--- START ---

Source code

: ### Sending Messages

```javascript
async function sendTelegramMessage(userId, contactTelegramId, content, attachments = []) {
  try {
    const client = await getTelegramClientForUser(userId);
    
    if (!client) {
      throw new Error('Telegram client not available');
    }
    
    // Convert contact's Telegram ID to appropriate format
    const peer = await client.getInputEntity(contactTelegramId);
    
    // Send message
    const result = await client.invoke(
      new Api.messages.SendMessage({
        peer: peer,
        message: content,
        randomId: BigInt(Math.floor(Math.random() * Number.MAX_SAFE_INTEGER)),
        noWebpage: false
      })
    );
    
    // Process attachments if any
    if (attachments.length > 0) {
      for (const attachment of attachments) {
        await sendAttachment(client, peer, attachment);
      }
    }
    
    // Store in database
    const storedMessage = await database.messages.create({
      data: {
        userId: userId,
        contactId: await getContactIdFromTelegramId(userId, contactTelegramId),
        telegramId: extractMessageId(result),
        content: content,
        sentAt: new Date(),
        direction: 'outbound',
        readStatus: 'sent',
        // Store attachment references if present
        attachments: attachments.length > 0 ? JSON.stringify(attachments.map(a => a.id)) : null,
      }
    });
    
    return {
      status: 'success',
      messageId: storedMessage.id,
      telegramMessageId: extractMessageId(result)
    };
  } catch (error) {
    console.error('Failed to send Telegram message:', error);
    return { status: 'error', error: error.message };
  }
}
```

--- END ---

[WHAT IS BEING ASKED]:
Filter the entries above and keep only the lines with the word "extractMessageId".

[OUTPUT FOR THIS TASK]:
        telegramId: extractMessageId(result),
      telegramMessageId: extractMessageId(result)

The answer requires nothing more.